I spent maybe 5 mins on makeup. I wasn’t planning on going outside, I was just eager to push through the boundary of even dressing up again, but it was early in the day and I was feeling a little brave. The first time I went out, it was dark and rainy. I took a walk around the block and came back home. A baby-step. A miserable one, since it was cold and wet and windy, but a step nonetheless. I came back home as quickly as possible, did a mini photoshoot, and thought “Fuck it, let’s be brave again” with the memory of having done this A MILLION TIMES in SF. I mean, shit – I’m Liz-Fucking-Summers, I went to work frequently en-femme (as the cool kids say) and it was never a big deal. With hormone levels (probably) back to normal, a re-found cognizance of the prison of my own making, I slid open the metaphorical bars and stepped out into the real daylight of the world… and it was fine.

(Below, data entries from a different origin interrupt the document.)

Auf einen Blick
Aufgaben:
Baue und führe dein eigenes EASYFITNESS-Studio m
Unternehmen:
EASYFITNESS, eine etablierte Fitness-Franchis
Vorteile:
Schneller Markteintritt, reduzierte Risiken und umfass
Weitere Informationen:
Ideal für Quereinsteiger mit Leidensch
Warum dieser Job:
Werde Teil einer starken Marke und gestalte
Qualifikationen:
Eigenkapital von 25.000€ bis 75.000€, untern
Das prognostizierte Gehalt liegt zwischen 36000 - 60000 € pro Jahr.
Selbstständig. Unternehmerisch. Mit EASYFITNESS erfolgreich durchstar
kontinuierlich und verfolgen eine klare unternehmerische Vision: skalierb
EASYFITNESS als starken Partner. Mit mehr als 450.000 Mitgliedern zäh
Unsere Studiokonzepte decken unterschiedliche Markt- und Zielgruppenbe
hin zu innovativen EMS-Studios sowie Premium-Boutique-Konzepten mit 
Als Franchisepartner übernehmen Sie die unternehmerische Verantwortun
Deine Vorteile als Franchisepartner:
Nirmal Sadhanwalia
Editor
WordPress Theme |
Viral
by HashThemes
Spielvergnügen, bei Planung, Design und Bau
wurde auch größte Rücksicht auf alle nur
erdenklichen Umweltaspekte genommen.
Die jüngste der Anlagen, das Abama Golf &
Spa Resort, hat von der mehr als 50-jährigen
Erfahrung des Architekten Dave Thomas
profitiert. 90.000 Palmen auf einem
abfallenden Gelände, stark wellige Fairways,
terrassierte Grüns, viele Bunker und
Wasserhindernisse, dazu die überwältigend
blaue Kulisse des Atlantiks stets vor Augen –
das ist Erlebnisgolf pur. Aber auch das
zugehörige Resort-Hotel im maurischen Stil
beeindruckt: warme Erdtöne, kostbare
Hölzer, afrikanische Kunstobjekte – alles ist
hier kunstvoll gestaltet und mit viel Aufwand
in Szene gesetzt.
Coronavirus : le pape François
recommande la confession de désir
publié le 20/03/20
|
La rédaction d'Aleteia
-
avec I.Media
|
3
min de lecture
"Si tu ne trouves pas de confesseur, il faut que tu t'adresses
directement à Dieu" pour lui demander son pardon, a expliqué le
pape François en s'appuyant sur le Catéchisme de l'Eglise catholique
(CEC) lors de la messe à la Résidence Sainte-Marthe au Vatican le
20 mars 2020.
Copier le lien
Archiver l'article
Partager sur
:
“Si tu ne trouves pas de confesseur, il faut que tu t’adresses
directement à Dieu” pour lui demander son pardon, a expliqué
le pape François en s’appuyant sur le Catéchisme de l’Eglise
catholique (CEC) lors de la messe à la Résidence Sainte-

I mean, OK I saw 2 people and they said “Morning!” and I thought “OH NO THEY HATE ME AND ARE GOING TO REPORT ME TO THE POLICE AND POST PICTURES OF ME ON THE COMMUNITY FACEBOOK GROUP ASKING IF ANYONE HAD SEEN THIS PERVERT IN THE NEIGHBOURHOOD”. But I tried to calm that that anxious demon and kept on walking.

It was nice out by the time I took those photos. Chilly, a little breezy, but it felt good. I felt good. I had broken through a barrier again that I hadn’t broken through in years, and like I’ve spoken about before – sometimes the hardest thing is that first step out the door, and the rest is easy.

2025, and previous years have been hard. But I’ve made a space for myself before. I’ll do it again.

Also. I did a mini photoshoot, so here’s all of that too. I’ve never really put the effort into doing much of a shoot at home. This was the most I’ve done in this house. I could do more. I will do more.

If you’ve been paying attention, you’ve probably seen that dress before. I think it’s my favourite.

I’d like to think that if I was intent on doing a full photoshoot that I would’ve spent a little more time on my makeup and used my good wig, instead of this busted one. Maybe I would’ve re-painted my nails too, but here we are. Perfection is a lie not worth chasing.

Yes, we have a bright pink couch. Yes, I bought it so I could do cool photos with it. No, I have not come close to exploiting this fact to the fullest.

I bought this green dress in 2019. It’s genuinely shocking to me that I haven’t taken photos with it – I’m hoping I can slot it neatly into the rotation now.

This red and white heart dress I bought in late 2024, and. it also hasn’t made an appearance yet, but it’s dreamy – and perfect for the cold! There’s that pink couch again, thank God – by which I mean me, in reference to my previous analogy. I bought the fucking thing.

What else happened in 2025 that was hard? Oh yeah, the technofascist hellscape we seem to be hurtling towards deeper into. Fuck Trump – if you’re reading this and you’re a Trump supporter, fuck you too. Thanks a bunch of voting for a guy who doesn’t want me or my sisterhood to exist.

Looking ahead to 2026

I hope with 2026 comes joy. The joy of being alive, healthy and awake. The joy of breaking out of the self-imposed patriarchal prison I’ve put myself into, and ideally the joy of the midterms fucking things up for the bloated shitstain who currently resides in the Oval.